Côté recettes, les perspectives pour 2023 augurent d'après M. Gatz une croissance de plus de 200 millions d'euros, liées à une dotation fédérale encore en hausse pour le moment et à de meilleures recettes IPP. Idem au rayon de certaines taxes régionales (droits d'enregistrement et de succession).

L'augmentation des coûts énergétiques pour les institutions régionales, principalement la Stib, sera absorbée par la marge des sous-utilisations budgétaires à hauteur de 100 millions d'euros. Les tarifs pour l'usager ne suivront pas l'explosion des dépenses énergétiques, promet le gouvernement. Mieux: conformément à la déclaration de politique régionale, à partir de février prochain le tarif d'abonnement des seniors sera revu à la baisse, à la hauteur de celui réservé aux jeunes (12 euros par an), a précisé la ministre de la Mobilité, Elke Van den Brandt.

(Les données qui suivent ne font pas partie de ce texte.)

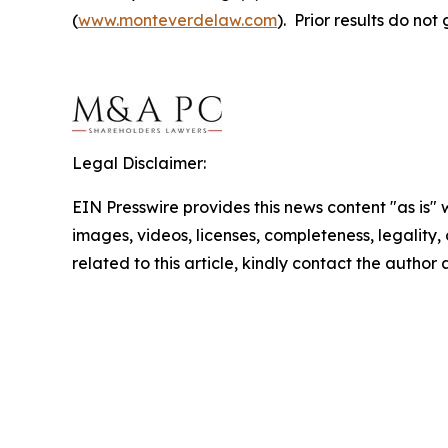
(
www.monteverdelaw.com
). Prior results do no
Legal Disclaimer:
EIN Presswire provides this news content "as is" 
images, videos, licenses, completeness, legality, o
related to this article, kindly contact the author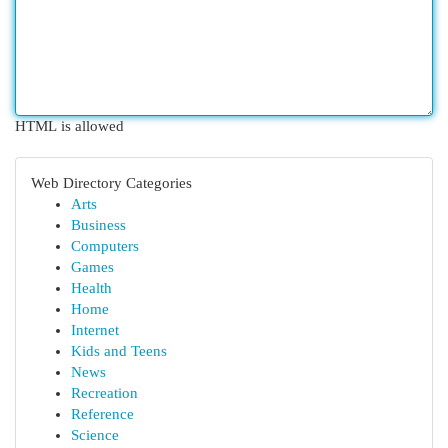
HTML is allowed
Web Directory Categories
Arts
Business
Computers
Games
Health
Home
Internet
Kids and Teens
News
Recreation
Reference
Science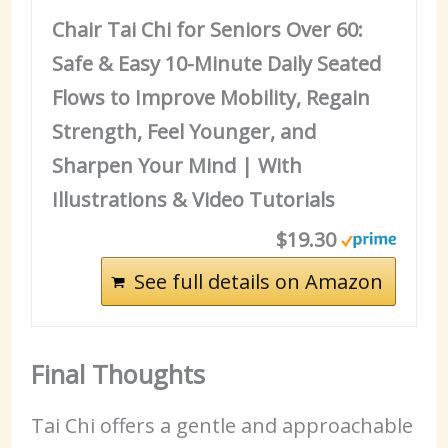
Chair Tai Chi for Seniors Over 60:
Safe & Easy 10-Minute Daily Seated
Flows to Improve Mobility, Regain
Strength, Feel Younger, and
Sharpen Your Mind | With
Illustrations & Video Tutorials
$19.30
See full details on Amazon
Final Thoughts
Tai Chi offers a gentle and approachable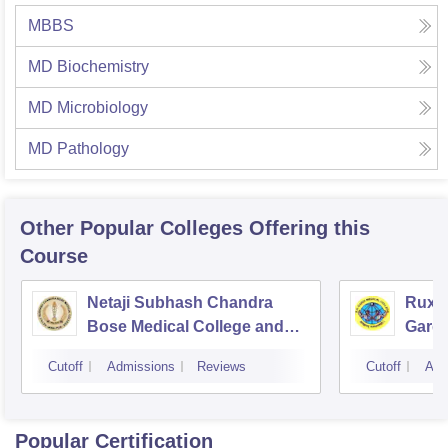
MBBS
MD Biochemistry
MD Microbiology
MD Pathology
Other Popular
Colleges
Offering this
Course
Netaji Subhash Chandra
Ruxm
Bose Medical College and
Gardi
Hospital, Jabalpur
Cutoff
Admissions
Reviews
Cutoff
Adm
Popular Certification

Le gouvernement Vervoort prévoit par ailleurs une provision de 200 millions d'euros en complément de ce qu'a prévu le fédéral, pour les citoyens, les entreprises, les organisations dans le non-marchand, les communes et les CPAS. Étant donné que le fédéral a concentré le gros de son effort sur les citoyens via le tarif social étendu, la Région accentuera le sien sur les entreprises, avec une attention particulière aux TPE et PME.

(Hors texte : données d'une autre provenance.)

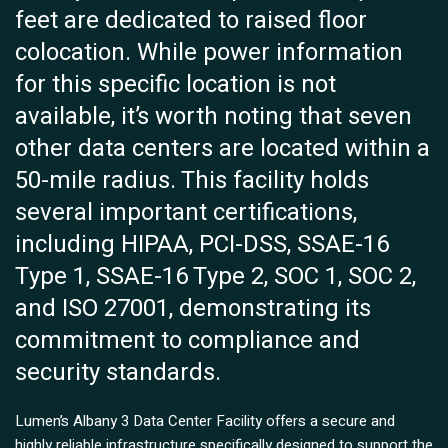
feet are dedicated to raised floor
colocation. While power information
for this specific location is not
available, it’s worth noting that seven
other data centers are located within a
50-mile radius. This facility holds
several important certifications,
including HIPAA, PCI-DSS, SSAE-16
Type 1, SSAE-16 Type 2, SOC 1, SOC 2,
and ISO 27001, demonstrating its
commitment to compliance and
security standards.
Lumen’s Albany 3 Data Center Facility offers a secure and
highly reliable infrastructure specifically designed to support the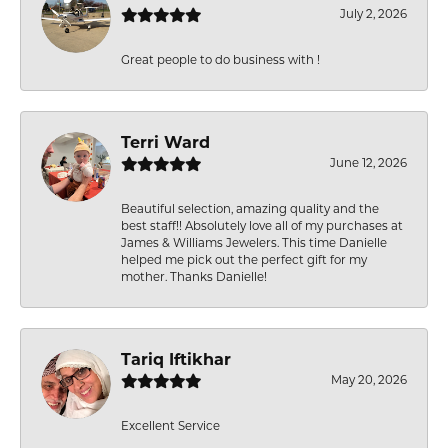
July 2, 2026
Great people to do business with !
Terri Ward
June 12, 2026
Beautiful selection, amazing quality and the
best staff!! Absolutely love all of my purchases at
James & Williams Jewelers. This time Danielle
helped me pick out the perfect gift for my
mother. Thanks Danielle!
Tariq Iftikhar
May 20, 2026
Excellent Service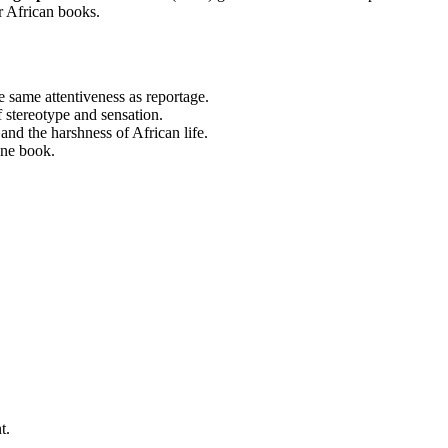
r African books.
 same attentiveness as reportage.
 stereotype and sensation.
nd the harshness of African life.
one book.
t.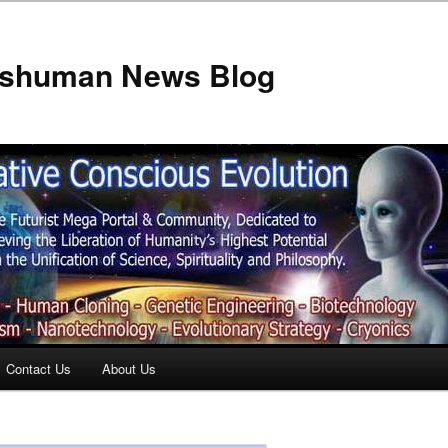
anshuman News Blog
Contact Us
About Us
t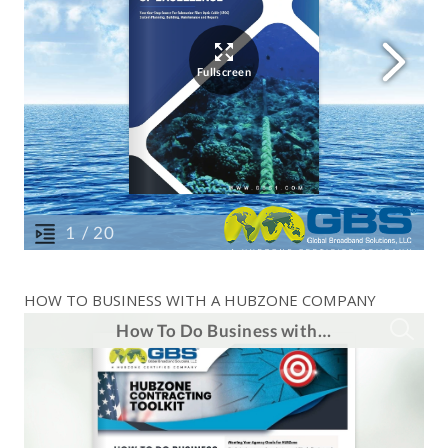
HOW TO BUSINESS WITH A HUBZONE COMPANY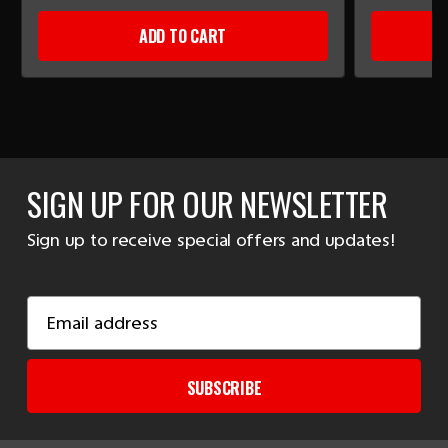
ADD TO CART
SIGN UP FOR OUR NEWSLETTER
Sign up to receive special offers and updates!
Email
Address
SUBSCRIBE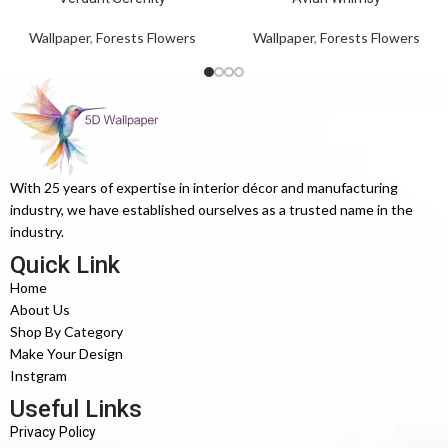
Wallpaper
,
Forests Flowers
Wallpaper
,
Forests Flowers
With 25 years of expertise in interior décor and manufacturing
industry, we have established ourselves as a trusted name in the
industry.
Quick Link
Home
About Us
Shop By Category
Make Your Design
Instgram
Useful Links
Privacy Policy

Plus de 26 millions d'euros seront consacrés à couvrir partiellement les charges du surcoût énergétique dans le secteur non-marchand. Il y aura également 20 millions d'euros de plus pour aider les CPAS à rencontrer les demandes d'aides ouvertes à tous les ménages dans ce contexte.

23 millions d'euros supplémentaires seront par ailleurs consacrés aux communes (hausse du coût de l'énergie et indexation des salaires).

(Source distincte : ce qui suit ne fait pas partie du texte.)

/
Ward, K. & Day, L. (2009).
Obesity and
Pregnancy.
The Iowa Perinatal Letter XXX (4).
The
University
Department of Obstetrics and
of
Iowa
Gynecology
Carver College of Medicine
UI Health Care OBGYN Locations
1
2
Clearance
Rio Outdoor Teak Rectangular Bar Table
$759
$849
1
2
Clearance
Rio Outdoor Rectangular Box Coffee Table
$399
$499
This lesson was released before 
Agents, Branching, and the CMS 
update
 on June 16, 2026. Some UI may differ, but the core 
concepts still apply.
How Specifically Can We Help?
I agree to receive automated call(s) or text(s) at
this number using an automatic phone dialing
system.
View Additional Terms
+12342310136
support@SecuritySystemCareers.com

Confirmation: le calcul de l'indexation des loyers tiendra compte du niveau de Performance Energétique du Bâtiment.

Les indemnités ministérielles seront réduites de 8%, comme ailleurs, à partir de janvier prochain.

Le différend sur les titres-services survenu en fin de conclave a été aplani. Selon le ministre de l'Emploi, Bernard Clerfayt (DéFI), quelque 13 millions d'euros de plus y seront consacrés et l'engagement à compléter ces moyens en fonction des besoins en cours d'année a été confirmé.